*Your instructions*
The reply should hold only the lines from the one with "Verlegeanleitung DE Bahnenwaren" to the one with "Для телефонов", both ends kept, exactly as they appear below, without any pictures.
-- Records for the exercise follows --
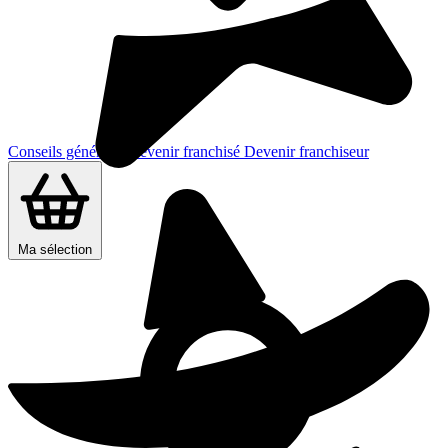
Conseils généraux
Devenir franchisé
Devenir franchiseur
Ma sélection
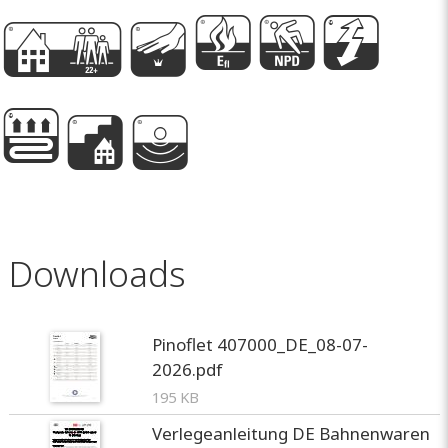
C
k
M
P
A
h
s
e
Downloads
Pinoflet 407000_DE_08-07-
2026.pdf
195 KB
Verlegeanleitung DE Bahnenwaren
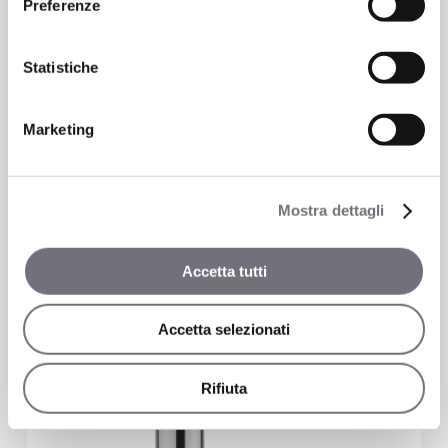
Preferenze
Monocomando incasso doccia a 2 vie
Statistiche
con deviatore automatico
Doccia
Marketing
5719
Mostra dettagli
Accetta tutti
Accetta selezionati
Rifiuta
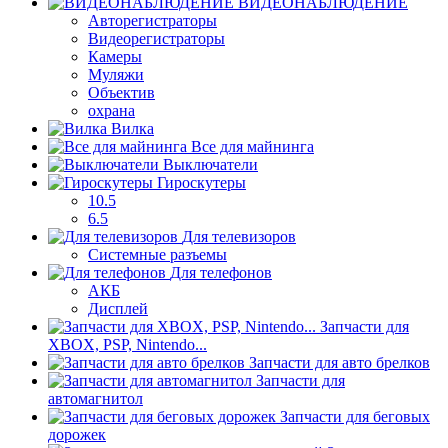
ВИДЕОНАБЛЮДЕНИЕ
Авторегистраторы
Видеорегистраторы
Камеры
Муляжи
Объектив
охрана
Вилка
Все для майнинга
Выключатели
Гироскутеры
10.5
6.5
Для телевизоров
Системные разъемы
Для телефонов
АКБ
Дисплей
Запчасти для
XBOX, PSP, Nintendo...
Запчасти для авто брелков
Запчасти для
автомагнитол
Запчасти для беговых
дорожек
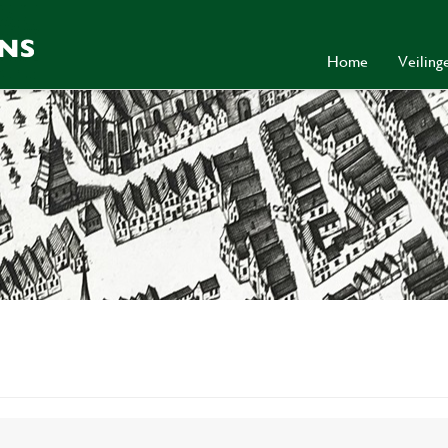
Home
Veilin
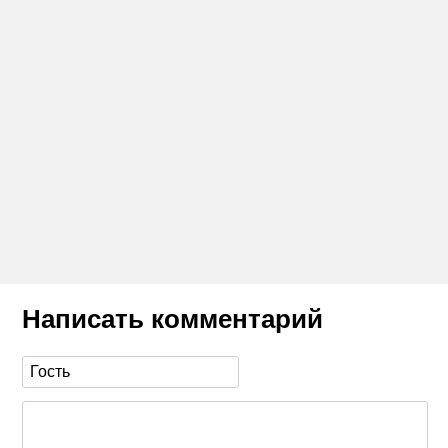
Написать комментарий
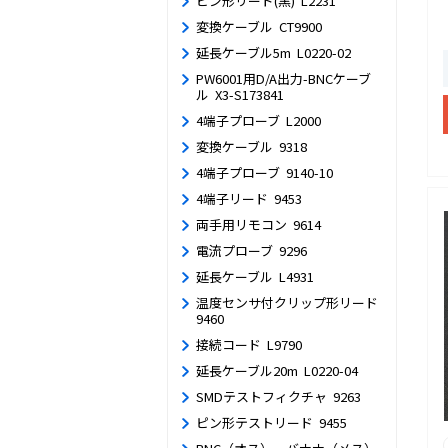
ピン形リード(黒) L2231
変換ケーブル CT9900
延長ケーブル5m L0220-02
PW6001用D/A出力-BNCケーブ
ル X3-S173841
4端子プローブ L2000
変換ケーブル 9318
4端子プローブ 9140-10
4端子リード 9453
両手用リモコン 9614
電流プローブ 9296
延長ケーブル L4931
温度センサ付クリップ形リード
9460
接続コード L9790
延長ケーブル20m L0220-04
SMDテストフィクチャ 9263
ピン形テストリード 9455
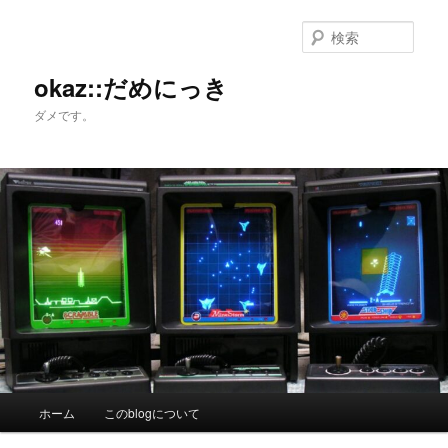
メ
サ
イ
ブ
検
ン
コ
索
コ
ン
okaz::だめにっき
ン
テ
ダメです。
テ
ン
ン
ツ
ツ
へ
へ
移
移
動
動
メ
ホーム
このblogについて
イ
ン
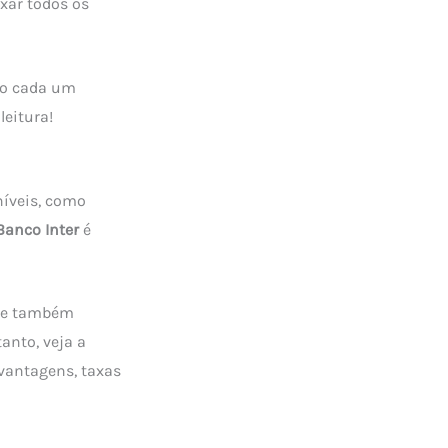
xar todos os
mo cada um
leitura!
níveis, como
Banco Inter
é
s e também
anto, veja a
 vantagens, taxas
-- Records for the exercise concluded --
*Solution below*
Verlegeanleitung DE Bahnenwaren
Preferenze
Monocomando incasso doccia a 2 vie
Statistiche
con deviatore automatico
Doccia
Marketing
5719
Mostra dettagli
Accetta tutti
Accetta selezionati
Rifiuta
ВИДЕОНАБЛЮДЕНИЕ
Авторегистраторы
Видеорегистраторы
Камеры
Муляжи
Объектив
охрана
Вилка
Все для майнинга
Выключатели
Гироскутеры
10.5
6.5
Для телевизоров
Системные разъемы
Для телефонов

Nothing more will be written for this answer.